A logical response to this disenchantment with democracy would be to improve our democracy so it could better serve these Trump voters. But then I realized that the obvious corrections most needed now, like banning gerrymandering and voter suppression and restoring the rule of law, would only decrease these voters’ influence.
Another much needed democracy fix is overturning Citizens United, admittedly a longer run aspiration. But again, that offers Trump voters at best a mixed bag. Reducing the influence of corporate and billionaire money restores the influence of voters, including Trump voters, which would likely lead to improving their economic lives. But it would disrupt the unholy alliance between the billionaires and Trump voters. MAGA supplies the votes and billionaires supply the campaign funds for MAGA candidates who deliver culture war wins for MAGA and tax cuts, deregulation, and judges for the billionaires.

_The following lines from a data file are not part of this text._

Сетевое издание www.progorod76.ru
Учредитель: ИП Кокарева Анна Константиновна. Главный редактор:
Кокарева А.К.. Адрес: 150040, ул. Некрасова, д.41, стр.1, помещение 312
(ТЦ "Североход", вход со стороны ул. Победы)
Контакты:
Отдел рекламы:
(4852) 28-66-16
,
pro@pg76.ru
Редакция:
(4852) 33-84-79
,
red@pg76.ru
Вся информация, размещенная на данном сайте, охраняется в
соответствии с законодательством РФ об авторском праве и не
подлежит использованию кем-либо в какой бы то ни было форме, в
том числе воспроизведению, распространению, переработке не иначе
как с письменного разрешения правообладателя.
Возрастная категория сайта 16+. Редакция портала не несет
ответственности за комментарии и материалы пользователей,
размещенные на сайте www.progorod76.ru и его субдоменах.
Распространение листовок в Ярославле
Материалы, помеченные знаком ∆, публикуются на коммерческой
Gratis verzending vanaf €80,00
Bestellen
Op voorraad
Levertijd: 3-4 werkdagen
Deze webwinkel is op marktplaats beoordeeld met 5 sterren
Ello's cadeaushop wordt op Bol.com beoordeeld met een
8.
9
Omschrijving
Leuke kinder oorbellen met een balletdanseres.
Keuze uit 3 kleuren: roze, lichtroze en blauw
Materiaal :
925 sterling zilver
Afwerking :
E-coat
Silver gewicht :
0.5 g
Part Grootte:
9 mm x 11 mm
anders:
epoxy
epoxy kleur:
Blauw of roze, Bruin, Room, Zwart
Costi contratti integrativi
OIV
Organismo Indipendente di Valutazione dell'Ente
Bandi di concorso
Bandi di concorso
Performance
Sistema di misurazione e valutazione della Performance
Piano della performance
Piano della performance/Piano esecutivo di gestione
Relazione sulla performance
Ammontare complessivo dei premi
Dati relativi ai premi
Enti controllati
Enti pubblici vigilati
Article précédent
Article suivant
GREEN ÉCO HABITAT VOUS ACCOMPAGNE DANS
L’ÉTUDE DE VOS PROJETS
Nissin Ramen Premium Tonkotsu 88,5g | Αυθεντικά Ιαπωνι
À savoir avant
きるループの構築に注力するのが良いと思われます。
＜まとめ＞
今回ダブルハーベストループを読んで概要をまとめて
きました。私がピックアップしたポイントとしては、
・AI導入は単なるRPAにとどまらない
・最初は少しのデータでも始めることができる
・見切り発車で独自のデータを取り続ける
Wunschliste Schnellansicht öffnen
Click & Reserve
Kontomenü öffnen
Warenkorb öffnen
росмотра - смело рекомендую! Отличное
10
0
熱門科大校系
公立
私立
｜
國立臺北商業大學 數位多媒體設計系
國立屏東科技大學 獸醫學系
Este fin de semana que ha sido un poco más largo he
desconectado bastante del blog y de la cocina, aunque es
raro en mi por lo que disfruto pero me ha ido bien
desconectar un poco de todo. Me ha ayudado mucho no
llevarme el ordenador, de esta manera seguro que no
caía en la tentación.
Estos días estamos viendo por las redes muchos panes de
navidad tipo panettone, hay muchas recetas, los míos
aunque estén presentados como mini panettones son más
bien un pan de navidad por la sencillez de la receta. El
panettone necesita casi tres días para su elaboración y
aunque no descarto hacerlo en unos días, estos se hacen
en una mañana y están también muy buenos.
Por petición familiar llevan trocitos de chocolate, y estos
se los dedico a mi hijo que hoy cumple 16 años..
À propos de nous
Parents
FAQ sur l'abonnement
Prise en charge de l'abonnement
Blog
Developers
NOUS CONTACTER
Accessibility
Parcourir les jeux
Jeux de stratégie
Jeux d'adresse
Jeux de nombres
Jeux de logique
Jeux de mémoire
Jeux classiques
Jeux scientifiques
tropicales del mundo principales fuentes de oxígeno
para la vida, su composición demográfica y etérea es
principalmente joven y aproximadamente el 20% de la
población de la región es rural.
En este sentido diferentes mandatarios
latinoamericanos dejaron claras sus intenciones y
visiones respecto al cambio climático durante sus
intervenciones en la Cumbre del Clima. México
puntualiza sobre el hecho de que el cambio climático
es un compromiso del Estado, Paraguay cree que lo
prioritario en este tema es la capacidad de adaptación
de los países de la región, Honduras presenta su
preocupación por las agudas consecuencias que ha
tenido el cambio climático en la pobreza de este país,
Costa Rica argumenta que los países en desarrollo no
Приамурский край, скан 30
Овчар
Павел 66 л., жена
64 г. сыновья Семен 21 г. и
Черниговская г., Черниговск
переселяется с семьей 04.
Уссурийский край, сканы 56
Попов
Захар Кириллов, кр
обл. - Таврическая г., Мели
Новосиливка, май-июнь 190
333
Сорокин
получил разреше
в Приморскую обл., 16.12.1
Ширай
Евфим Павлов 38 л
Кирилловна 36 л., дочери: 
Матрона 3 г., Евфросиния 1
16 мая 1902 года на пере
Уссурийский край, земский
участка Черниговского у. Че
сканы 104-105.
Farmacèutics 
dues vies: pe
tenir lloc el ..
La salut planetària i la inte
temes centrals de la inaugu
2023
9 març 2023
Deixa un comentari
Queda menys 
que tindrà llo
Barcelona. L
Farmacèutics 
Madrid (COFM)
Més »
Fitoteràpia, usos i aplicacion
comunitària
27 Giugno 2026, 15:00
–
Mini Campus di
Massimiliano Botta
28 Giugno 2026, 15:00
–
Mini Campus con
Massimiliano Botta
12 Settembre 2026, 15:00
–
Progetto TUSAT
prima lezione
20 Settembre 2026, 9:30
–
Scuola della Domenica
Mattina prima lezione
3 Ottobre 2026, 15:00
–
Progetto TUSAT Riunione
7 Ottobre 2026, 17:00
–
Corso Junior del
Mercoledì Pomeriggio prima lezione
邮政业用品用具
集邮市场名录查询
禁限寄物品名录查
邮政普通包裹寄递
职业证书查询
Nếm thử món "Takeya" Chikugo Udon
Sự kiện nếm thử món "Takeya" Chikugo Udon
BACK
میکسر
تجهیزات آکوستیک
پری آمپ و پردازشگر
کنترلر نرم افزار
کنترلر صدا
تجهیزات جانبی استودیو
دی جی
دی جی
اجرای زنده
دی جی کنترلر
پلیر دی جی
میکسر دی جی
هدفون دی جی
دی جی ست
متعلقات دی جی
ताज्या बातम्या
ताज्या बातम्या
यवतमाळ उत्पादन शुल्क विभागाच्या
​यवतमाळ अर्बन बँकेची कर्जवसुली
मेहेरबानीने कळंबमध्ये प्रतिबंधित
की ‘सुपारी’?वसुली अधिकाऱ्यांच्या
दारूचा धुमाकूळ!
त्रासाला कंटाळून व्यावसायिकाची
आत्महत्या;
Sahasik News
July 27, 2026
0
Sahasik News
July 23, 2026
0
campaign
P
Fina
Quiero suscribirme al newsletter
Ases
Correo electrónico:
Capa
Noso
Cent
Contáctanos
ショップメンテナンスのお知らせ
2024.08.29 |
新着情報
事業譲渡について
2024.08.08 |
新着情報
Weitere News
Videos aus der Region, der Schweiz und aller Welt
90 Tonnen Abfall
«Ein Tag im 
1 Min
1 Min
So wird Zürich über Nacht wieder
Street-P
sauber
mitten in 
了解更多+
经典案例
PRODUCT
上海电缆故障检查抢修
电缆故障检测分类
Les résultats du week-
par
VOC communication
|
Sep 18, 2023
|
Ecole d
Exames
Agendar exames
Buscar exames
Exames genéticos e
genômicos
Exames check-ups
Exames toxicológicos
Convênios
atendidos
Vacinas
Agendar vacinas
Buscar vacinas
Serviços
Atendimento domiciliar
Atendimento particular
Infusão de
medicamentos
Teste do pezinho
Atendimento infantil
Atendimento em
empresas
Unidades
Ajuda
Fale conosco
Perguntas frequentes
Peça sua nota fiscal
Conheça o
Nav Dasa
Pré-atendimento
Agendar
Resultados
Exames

In the meantime, democracy’s defenders can work to deliver solutions to at least some of the problems on these voters’ minds, like prices, housing, and jobs. Democrats can also be less abrasive on cultural issues, like not permitting trans girls to unfairly compete in girls sports while still insisting that our trans neighbors are also God’s children and deserve to be treated that way.
Both parties could also shed extreme positions and compromise on bi-partisan solutions where broad consensus already exists, like comprehensive immigration reform, gun safety, and social media protections for young people.
We can also pursue more and better civics and history education. What the Founders wrought on this continent 250 years ago shook the world and we should do everything we can to keep it, including electing democracy defenders on November 3rd.


More excellent commentary, Jim. I believe that the current national culture has created a more receptive mood for the middle majority to reassert their shared desire for common beneficial values. The extremists on both sides will sadly remain unwillingly defiant to listen to compromise, but the trend I believe is happening will continue to expand that middle majority desiring a return to core principles that benefit all.